Comment by djinnish 2 months ago

8 replies

I think astral and meta were both working on their own type-checkers independently. My current understanding is that meta released so they could preempt the initial release of ty. It seems like they're a bit further ahead in development. Not sure if there are going to be any real differences between the two down the line.

singhrac 2 months ago

I think they've mentioned earlier that it's really just because PyCon is this week (so a good time to announce new Python tooling).

bsimpson 2 months ago

Sounds a lot like TypeScript and Flow.

  • singhrac 2 months ago

    Sure, but in this case they are both implementations of a spec defined by PEPs, so a bit more like gcc vs clang (less tightly bound than those, of course, in design decisions).

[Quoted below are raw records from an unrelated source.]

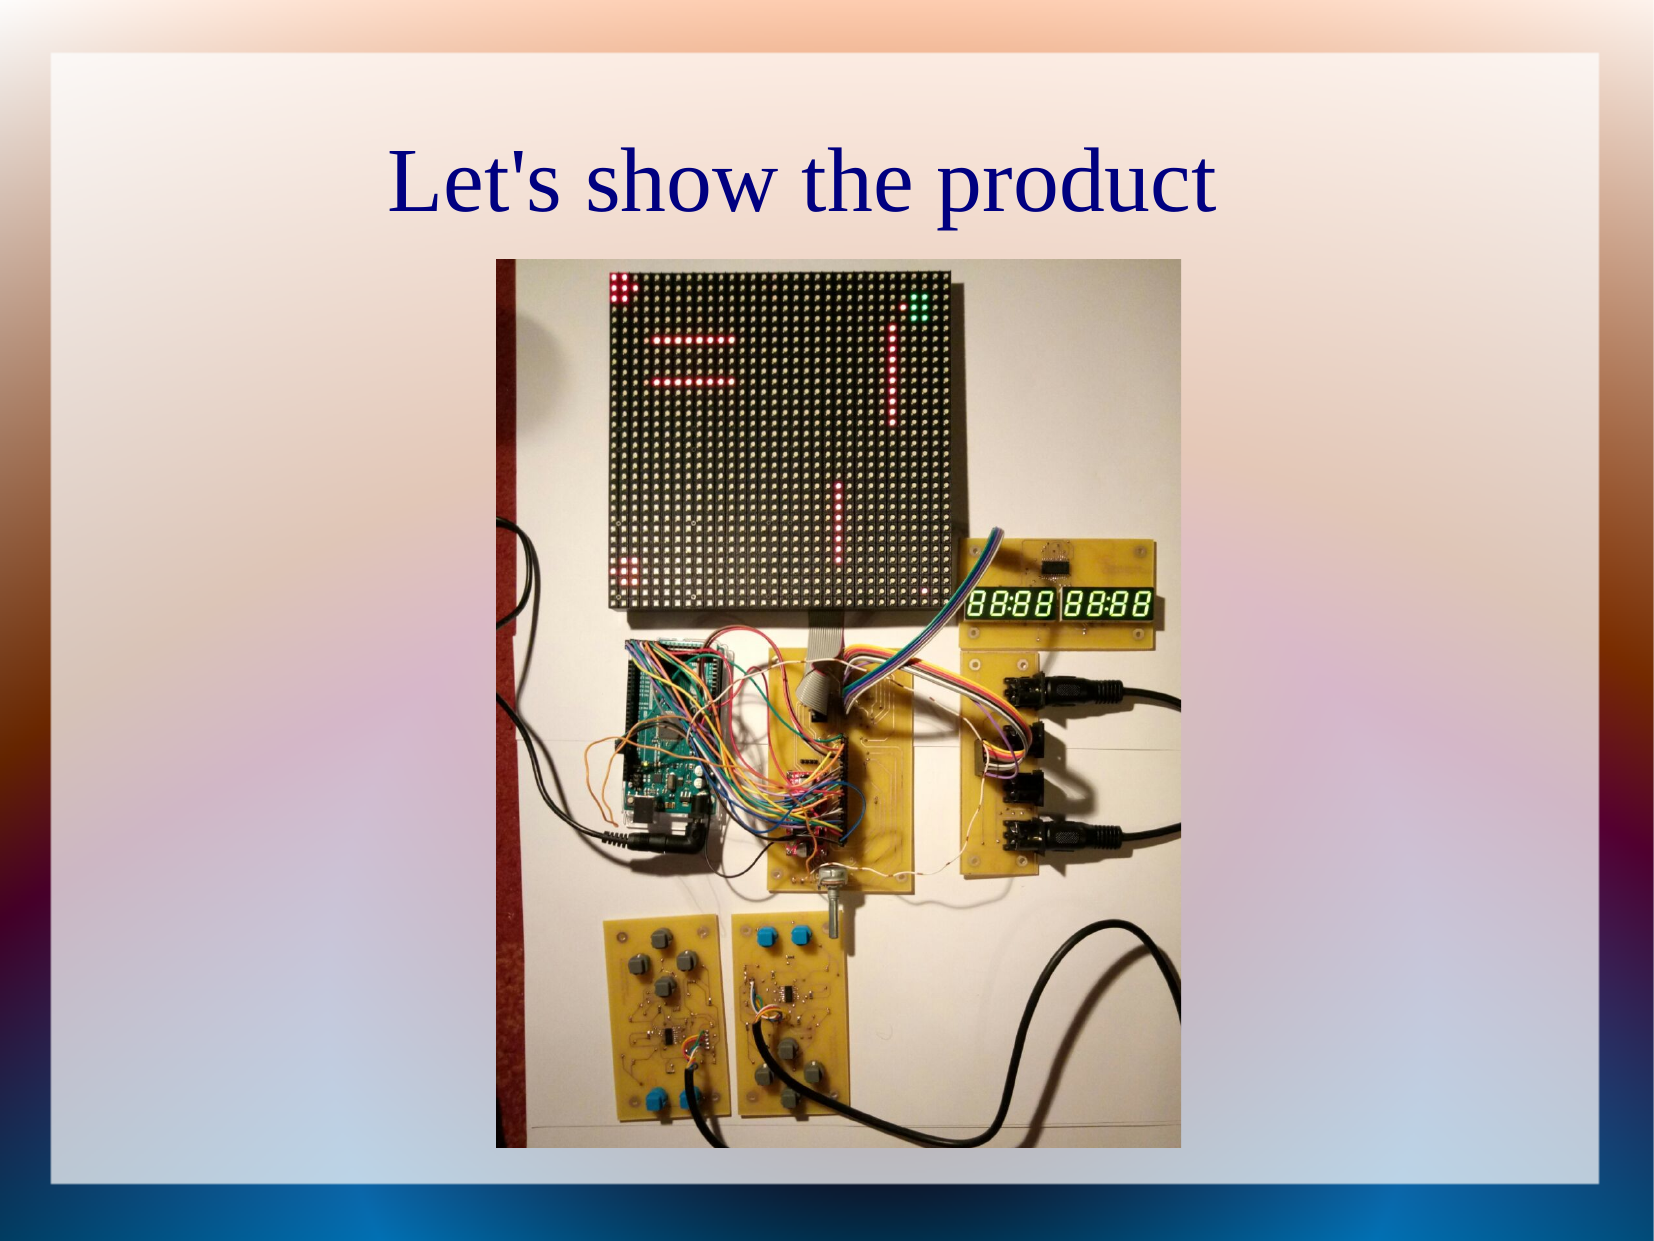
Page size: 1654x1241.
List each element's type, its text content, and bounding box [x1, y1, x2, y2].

picture [0, 0, 1654, 1241]
title Let's show the product [59, 76, 1548, 284]
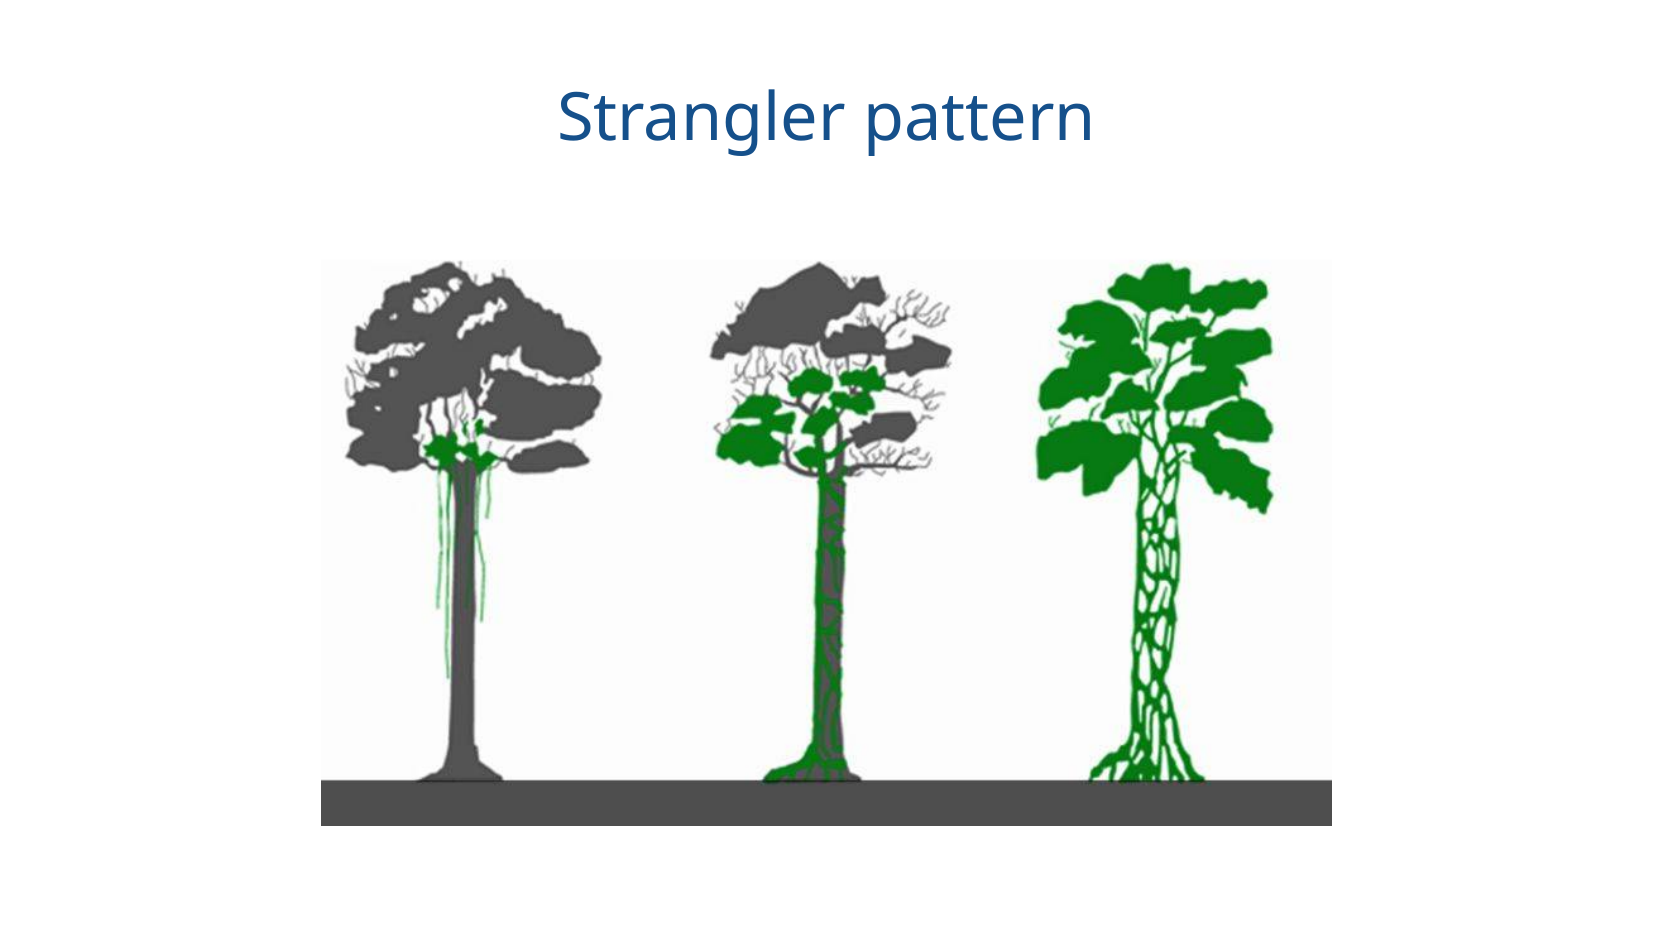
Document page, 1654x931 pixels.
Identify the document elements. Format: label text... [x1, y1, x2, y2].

Neither company is trying to invent a new language here.

    • maleldil 2 months ago

      The current major type checkers, mypy and pyright, are also based on the same PEPs, but you can still see differences between them. For example, my codebase passes pyright in strict mode, but mypy results in a bunch of type errors. I'd expect pyrefly and ty to be slightly different from each other.

      See also:

      https://github.com/microsoft/pyright/blob/main/docs/mypy-com...

      https://htmlpreview.github.io/?https://github.com/python/typ...

      • singhrac 2 months ago

        Sure, I agree. I’m just saying that most of their defacto disagreements are because of ambiguity in the specs, not because one of them is (intentionally) choosing to fork.

        Fwiw I think performance and features are kind of intertwined here, since Pyright’s extra speed makes it possible to infer more things that are not easy for mypy, especially in an LSP implementation.

        Pyright is very impressive in that second link (conformance check), very much a product of Eric Traut & others dedicating a lot of energy to this single problem.

    • zem 2 months ago

      the specs are still evolving, and the various type checker implementations are what is driving them forward. in general, capturing the dynamic typing semantics of python in a gradually typed system is not a fully solved problem, and the type checkers are experimenting with various approaches to it.

  • surajrmal 2 months ago

    Typescript was Microsoft though. Meta might have the edge here based on brand awareness, but who knows for sure.